Bir Fransız şirketi, genetik terapide kullanılmak üzere endüstriyel olarak değiştirilmiş insan hücrelerini “büyütmek” için bir akustik biyoreaktör geliştirdi. Start-up’ın amacı, bu gelecek vadeden tedavileri dünyanın dört bir yanındaki hastalar için karşılanabilir hale getirmek, ancak bunların üretim maliyetleri şu anda karşılanamıyor.

Dünyada patlama yaşayan sözde rejeneratif tıp, belirli kanser türlerini tedavi etmek için giderek daha fazla kullanılmaktadır. Ancak biyofarmasötik endüstrisi şu anda büyük bir sorunla karşı karşıya. Milyonlarca dolara ulaşabilen bu yeni sözde hücre veya gen tedavilerinin üretim maliyetleri, çoğu hasta için bu tedavileri ulaşılmaz kılıyor.

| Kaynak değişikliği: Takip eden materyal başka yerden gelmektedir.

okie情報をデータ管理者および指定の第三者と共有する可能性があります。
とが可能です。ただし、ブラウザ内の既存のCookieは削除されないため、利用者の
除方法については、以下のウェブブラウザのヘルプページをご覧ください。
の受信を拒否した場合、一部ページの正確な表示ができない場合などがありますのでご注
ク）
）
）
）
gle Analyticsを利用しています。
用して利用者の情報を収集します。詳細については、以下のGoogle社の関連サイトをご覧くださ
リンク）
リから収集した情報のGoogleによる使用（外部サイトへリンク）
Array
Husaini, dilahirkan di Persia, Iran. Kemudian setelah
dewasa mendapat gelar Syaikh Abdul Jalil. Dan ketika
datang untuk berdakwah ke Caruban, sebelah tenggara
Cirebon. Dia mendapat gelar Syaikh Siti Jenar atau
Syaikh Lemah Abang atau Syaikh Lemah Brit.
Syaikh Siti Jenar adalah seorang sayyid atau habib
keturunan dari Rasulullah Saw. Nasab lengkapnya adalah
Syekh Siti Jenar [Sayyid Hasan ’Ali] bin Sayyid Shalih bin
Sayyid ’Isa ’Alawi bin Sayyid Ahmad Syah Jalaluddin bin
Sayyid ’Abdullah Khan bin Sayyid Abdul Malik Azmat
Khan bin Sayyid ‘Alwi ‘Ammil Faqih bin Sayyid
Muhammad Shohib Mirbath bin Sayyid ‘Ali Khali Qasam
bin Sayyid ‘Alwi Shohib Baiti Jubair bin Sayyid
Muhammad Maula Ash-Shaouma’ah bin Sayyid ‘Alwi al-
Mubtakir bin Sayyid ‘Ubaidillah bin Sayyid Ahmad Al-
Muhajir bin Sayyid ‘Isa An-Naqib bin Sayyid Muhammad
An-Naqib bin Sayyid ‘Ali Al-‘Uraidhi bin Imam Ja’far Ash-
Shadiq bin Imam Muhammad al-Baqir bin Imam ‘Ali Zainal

Maliyetleri düşürerek erişimi demokratikleştirmek, Fransız girişimci Kolibri, 21. programdan CentraleSupélec mühendislik okulundan, gen terapileri için gerekli molekülleri toplu olarak üretmek için akustik alanları kullanan bir biyoreaktör geliştirdi. Kolibri’nin kurucu ortağı Amélie Quilichini, bu yeni tip biyoreaktör tarafından işlenen hücre yoğunluklarının piyasa standartlarından 10 kat daha yüksek olduğunu belirtiyor.

Havalanan hücreler

Sinek kuşu uçtuğunda, bize havada asılı kaldığı ve havada asılı kaldığı izlenimini veriyor ve bizim de elde ettiğimiz tam olarak bu, ancak daha sonra biyoreaktörlerimizin alan akustiğine maruz kaldığında havaya yükselen insan hücreleriyle. Bu ses dalgalarının hücreler üzerindeki etkilerini bir benzetme ile daha iyi açıklamak gerekirse, bir konser salonunda bulunan bir kişinin müziğin titreşimlerini vücudunda fiziksel olarak hissettiğini düşünebiliriz. Akustik dalgaların yayılmasının aynı özelliklerini Kolibri biyoreaktörlerinde mikroskobik ölçeklerde kullanıyoruz ve araştırmamız, hücreler üzerindeki etkilerini optimize etmek için doğru ses frekanslarını kalibre etmemize izin verdi. “, diye açıklıyor Amélie Quilichini.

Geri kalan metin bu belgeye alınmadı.